Every line below from the one containing "X189459999Y-31399999D03*" through the one containing "X205537000Y-49910250D03*" must be transcribed exactly. Omit all lines outside that stretch.

◇ ◇ ◇

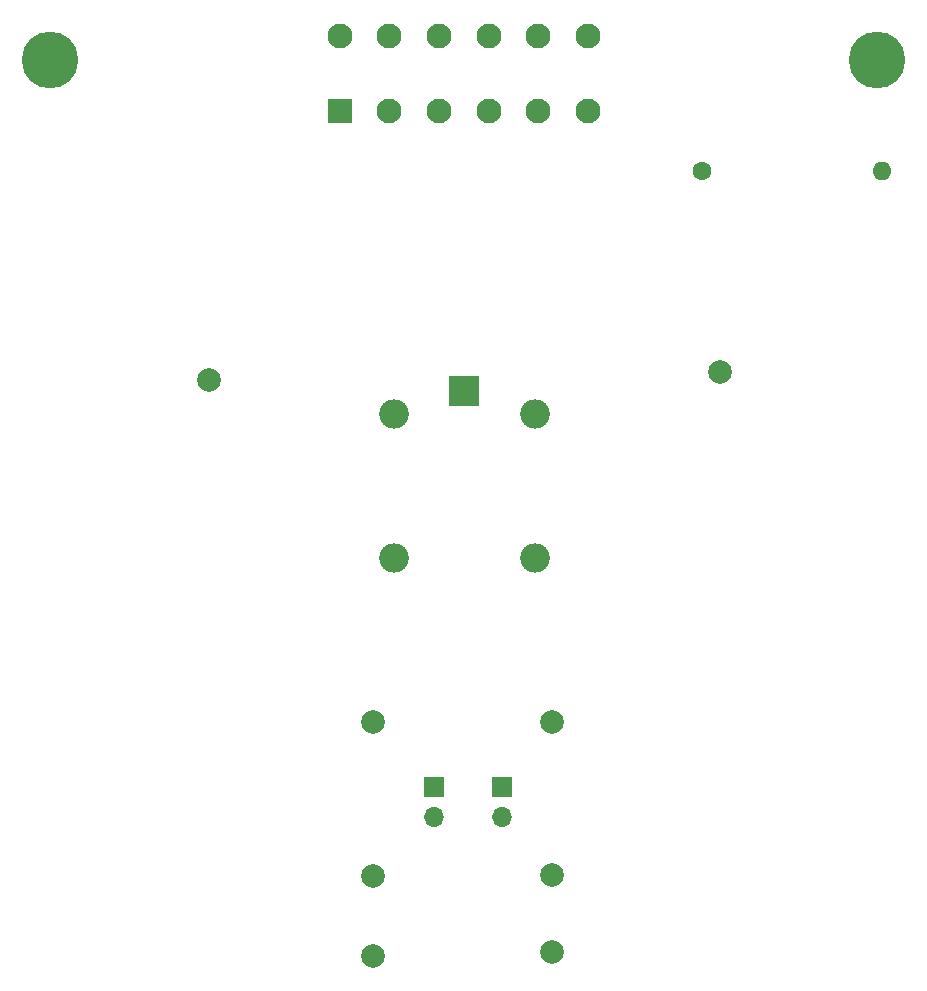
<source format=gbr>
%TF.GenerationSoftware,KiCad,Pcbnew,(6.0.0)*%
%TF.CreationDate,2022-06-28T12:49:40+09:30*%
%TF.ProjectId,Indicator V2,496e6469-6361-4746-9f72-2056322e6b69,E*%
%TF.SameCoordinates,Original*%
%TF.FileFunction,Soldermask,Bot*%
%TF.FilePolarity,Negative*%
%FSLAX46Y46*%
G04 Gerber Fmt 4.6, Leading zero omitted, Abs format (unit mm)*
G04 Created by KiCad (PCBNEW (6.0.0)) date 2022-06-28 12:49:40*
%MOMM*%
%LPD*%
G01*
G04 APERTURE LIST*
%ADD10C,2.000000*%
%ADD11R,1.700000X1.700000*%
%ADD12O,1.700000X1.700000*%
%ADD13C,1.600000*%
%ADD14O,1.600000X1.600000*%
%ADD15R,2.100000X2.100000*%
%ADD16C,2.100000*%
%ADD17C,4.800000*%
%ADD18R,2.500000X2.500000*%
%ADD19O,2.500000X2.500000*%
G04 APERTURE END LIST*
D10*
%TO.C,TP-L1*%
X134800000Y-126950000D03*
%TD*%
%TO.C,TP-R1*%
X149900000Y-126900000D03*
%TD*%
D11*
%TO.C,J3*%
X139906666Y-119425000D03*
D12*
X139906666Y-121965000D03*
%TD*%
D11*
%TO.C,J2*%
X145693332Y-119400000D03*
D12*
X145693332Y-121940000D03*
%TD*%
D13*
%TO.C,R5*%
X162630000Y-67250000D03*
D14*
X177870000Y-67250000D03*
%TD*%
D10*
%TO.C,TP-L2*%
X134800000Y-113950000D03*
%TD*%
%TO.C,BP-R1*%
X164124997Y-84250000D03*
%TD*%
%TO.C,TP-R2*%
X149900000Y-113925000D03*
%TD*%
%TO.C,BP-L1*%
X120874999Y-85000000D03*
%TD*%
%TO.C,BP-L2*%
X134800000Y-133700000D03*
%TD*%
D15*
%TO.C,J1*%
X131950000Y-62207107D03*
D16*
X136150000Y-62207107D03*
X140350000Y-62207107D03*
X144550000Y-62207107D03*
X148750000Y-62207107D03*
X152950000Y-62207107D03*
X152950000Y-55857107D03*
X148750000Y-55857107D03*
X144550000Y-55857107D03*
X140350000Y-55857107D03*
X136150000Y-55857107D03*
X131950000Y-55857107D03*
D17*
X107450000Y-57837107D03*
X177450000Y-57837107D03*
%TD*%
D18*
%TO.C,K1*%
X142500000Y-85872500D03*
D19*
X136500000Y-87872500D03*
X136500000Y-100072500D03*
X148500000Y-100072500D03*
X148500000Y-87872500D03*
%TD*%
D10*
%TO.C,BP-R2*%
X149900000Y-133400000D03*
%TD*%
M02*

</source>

◇ ◇ ◇

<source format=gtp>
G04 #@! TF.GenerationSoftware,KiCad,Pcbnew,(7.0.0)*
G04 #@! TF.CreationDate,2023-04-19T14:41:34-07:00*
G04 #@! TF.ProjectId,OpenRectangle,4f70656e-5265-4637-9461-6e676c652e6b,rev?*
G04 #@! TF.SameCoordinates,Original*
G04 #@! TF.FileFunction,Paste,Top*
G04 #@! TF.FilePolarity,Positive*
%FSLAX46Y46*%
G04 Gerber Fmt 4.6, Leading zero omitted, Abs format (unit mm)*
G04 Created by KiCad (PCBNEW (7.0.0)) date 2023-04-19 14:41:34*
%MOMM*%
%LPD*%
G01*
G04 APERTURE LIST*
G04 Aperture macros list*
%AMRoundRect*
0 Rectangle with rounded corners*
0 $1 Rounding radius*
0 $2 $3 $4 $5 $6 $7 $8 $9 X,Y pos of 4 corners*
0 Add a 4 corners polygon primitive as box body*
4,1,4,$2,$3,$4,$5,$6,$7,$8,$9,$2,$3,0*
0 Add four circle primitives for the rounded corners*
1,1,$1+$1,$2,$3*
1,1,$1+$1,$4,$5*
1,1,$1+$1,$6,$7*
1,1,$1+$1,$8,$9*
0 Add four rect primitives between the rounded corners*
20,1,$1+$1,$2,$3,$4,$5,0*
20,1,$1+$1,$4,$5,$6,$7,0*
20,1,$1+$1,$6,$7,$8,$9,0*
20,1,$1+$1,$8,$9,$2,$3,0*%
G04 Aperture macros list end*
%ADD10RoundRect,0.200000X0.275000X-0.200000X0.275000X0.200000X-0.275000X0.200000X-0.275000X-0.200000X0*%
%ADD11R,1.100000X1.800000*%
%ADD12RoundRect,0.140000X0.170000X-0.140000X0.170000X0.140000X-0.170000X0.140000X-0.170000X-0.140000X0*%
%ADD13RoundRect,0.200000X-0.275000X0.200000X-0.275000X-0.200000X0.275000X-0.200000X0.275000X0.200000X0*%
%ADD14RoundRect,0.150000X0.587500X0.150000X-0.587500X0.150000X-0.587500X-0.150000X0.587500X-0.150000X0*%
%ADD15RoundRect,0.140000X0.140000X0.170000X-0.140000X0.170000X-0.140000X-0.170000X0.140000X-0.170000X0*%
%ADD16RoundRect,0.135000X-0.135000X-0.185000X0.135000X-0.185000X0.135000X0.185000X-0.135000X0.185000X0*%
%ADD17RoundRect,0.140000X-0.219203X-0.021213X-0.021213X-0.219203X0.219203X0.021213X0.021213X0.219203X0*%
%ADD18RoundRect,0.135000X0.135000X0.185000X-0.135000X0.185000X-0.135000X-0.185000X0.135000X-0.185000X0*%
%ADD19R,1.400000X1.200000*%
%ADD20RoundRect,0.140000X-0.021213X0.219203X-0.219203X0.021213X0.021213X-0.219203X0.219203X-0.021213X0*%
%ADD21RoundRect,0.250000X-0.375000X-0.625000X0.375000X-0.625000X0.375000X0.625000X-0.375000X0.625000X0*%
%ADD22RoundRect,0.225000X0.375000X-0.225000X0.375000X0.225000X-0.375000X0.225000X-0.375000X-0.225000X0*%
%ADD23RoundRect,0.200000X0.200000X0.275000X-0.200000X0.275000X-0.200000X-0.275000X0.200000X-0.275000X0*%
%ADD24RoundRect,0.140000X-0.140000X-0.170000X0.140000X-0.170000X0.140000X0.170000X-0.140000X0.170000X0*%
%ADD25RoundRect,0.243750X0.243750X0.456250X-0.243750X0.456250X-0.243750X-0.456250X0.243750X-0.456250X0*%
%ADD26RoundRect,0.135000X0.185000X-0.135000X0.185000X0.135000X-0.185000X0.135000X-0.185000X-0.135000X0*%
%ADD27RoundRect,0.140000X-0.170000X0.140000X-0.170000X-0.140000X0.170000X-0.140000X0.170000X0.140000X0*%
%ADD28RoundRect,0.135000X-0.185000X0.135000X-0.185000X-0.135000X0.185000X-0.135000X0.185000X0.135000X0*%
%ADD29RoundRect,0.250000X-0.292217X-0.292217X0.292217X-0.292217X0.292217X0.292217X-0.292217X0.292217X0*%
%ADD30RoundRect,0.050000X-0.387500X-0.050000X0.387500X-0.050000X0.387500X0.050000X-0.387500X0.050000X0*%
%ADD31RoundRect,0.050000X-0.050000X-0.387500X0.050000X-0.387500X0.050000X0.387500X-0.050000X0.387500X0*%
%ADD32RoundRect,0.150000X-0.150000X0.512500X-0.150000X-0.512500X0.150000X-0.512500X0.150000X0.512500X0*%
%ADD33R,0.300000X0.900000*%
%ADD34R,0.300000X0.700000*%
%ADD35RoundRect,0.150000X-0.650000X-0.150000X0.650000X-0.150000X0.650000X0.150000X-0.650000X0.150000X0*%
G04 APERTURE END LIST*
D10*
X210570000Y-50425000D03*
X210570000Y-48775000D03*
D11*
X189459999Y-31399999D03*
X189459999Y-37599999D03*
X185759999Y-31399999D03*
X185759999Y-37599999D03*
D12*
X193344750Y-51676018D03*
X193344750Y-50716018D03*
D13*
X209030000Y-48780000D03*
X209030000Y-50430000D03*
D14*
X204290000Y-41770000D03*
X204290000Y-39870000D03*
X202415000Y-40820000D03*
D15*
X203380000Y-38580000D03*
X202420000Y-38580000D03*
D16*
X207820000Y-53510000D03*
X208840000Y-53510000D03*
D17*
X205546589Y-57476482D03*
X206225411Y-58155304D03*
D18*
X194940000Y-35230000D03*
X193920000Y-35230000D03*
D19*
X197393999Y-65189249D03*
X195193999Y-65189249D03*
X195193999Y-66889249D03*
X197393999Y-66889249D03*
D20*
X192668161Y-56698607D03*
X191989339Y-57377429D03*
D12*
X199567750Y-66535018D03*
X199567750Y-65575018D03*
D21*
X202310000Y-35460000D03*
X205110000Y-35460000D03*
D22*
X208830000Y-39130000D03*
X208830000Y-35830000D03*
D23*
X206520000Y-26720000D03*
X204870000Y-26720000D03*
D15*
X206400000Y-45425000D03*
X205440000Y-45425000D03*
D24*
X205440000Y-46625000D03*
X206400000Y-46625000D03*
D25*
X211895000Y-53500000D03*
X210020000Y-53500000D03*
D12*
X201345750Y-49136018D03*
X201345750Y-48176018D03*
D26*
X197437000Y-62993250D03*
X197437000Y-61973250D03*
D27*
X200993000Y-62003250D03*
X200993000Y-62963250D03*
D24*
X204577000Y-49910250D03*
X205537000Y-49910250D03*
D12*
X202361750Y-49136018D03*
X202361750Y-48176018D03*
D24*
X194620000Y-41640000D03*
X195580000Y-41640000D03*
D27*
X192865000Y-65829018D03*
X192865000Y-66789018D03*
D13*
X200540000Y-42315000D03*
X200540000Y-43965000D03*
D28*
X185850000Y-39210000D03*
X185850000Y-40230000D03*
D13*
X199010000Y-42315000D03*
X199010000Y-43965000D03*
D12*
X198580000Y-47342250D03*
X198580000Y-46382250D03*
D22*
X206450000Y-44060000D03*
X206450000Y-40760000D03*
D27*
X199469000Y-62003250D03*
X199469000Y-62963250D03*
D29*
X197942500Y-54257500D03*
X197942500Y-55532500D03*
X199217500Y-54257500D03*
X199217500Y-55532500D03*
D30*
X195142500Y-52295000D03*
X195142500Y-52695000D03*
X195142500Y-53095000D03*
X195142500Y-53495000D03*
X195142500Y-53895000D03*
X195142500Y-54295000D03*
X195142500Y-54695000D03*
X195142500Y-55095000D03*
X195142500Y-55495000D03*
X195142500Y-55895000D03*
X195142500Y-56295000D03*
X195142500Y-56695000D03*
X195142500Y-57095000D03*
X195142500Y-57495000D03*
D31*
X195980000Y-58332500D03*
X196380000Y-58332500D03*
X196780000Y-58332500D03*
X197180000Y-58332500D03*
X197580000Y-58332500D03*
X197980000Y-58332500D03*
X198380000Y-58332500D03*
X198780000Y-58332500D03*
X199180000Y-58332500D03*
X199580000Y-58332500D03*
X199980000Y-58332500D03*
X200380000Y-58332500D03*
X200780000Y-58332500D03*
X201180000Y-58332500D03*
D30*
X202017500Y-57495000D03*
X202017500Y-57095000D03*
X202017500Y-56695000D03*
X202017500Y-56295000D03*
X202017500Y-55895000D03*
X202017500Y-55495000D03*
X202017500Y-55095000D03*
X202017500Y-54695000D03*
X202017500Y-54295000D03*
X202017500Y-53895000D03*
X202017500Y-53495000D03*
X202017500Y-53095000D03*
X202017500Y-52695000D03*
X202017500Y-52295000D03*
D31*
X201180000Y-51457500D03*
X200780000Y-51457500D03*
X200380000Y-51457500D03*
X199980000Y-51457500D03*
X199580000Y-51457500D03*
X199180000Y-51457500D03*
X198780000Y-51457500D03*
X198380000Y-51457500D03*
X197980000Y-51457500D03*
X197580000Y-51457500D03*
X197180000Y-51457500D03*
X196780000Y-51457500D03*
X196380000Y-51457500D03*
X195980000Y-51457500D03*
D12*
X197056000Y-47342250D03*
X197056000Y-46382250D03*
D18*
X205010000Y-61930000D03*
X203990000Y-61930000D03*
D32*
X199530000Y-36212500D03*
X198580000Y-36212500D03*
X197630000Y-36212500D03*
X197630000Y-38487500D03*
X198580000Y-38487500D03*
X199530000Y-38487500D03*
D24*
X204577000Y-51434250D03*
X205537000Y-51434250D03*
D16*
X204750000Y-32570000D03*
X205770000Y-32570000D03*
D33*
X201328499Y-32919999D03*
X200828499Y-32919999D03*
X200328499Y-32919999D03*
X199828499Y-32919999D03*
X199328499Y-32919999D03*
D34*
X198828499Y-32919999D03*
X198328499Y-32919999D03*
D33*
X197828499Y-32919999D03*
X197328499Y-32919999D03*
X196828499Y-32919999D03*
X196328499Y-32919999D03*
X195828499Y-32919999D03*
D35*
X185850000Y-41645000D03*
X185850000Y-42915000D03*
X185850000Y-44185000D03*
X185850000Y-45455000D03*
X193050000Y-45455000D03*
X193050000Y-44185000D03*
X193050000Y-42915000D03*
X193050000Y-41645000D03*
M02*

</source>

◇ ◇ ◇

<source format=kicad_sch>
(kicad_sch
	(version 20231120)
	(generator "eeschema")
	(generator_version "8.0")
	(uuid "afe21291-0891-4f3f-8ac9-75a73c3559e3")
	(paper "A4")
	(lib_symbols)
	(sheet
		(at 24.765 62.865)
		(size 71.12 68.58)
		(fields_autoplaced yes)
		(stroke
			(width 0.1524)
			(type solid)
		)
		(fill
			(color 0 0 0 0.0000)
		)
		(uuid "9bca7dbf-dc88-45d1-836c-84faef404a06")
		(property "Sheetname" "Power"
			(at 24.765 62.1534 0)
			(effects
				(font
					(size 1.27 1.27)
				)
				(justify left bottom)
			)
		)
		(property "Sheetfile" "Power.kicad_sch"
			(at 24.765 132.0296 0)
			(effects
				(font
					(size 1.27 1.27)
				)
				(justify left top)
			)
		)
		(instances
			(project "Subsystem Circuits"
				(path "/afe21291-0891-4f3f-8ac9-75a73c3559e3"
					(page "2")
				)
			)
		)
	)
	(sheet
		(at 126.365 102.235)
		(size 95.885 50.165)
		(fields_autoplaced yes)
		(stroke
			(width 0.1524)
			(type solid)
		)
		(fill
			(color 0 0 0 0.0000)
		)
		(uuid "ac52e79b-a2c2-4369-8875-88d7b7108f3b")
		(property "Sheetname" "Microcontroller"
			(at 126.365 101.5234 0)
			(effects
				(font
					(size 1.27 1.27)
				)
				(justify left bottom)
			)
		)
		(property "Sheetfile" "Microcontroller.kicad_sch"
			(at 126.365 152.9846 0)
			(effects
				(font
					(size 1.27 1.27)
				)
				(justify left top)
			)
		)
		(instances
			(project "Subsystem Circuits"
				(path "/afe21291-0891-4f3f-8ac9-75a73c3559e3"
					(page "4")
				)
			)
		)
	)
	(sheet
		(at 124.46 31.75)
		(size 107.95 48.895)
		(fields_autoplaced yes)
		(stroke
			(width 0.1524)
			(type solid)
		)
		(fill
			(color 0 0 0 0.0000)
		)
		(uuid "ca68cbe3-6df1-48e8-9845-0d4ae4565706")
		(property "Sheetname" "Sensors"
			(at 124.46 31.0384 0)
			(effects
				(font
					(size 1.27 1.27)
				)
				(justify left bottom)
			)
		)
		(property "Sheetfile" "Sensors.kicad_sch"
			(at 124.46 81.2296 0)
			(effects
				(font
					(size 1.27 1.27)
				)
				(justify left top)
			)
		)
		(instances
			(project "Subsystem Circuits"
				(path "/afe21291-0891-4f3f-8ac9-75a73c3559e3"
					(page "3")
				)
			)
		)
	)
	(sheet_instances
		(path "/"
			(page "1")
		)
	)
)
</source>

◇ ◇ ◇

* [Finished exercise]
X189459999Y-31399999D03*
X189459999Y-37599999D03*
X185759999Y-31399999D03*
X185759999Y-37599999D03*
D12*
X193344750Y-51676018D03*
X193344750Y-50716018D03*
D13*
X209030000Y-48780000D03*
X209030000Y-50430000D03*
D14*
X204290000Y-41770000D03*
X204290000Y-39870000D03*
X202415000Y-40820000D03*
D15*
X203380000Y-38580000D03*
X202420000Y-38580000D03*
D16*
X207820000Y-53510000D03*
X208840000Y-53510000D03*
D17*
X205546589Y-57476482D03*
X206225411Y-58155304D03*
D18*
X194940000Y-35230000D03*
X193920000Y-35230000D03*
D19*
X197393999Y-65189249D03*
X195193999Y-65189249D03*
X195193999Y-66889249D03*
X197393999Y-66889249D03*
D20*
X192668161Y-56698607D03*
X191989339Y-57377429D03*
D12*
X199567750Y-66535018D03*
X199567750Y-65575018D03*
D21*
X202310000Y-35460000D03*
X205110000Y-35460000D03*
D22*
X208830000Y-39130000D03*
X208830000Y-35830000D03*
D23*
X206520000Y-26720000D03*
X204870000Y-26720000D03*
D15*
X206400000Y-45425000D03*
X205440000Y-45425000D03*
D24*
X205440000Y-46625000D03*
X206400000Y-46625000D03*
D25*
X211895000Y-53500000D03*
X210020000Y-53500000D03*
D12*
X201345750Y-49136018D03*
X201345750Y-48176018D03*
D26*
X197437000Y-62993250D03*
X197437000Y-61973250D03*
D27*
X200993000Y-62003250D03*
X200993000Y-62963250D03*
D24*
X204577000Y-49910250D03*
X205537000Y-49910250D03*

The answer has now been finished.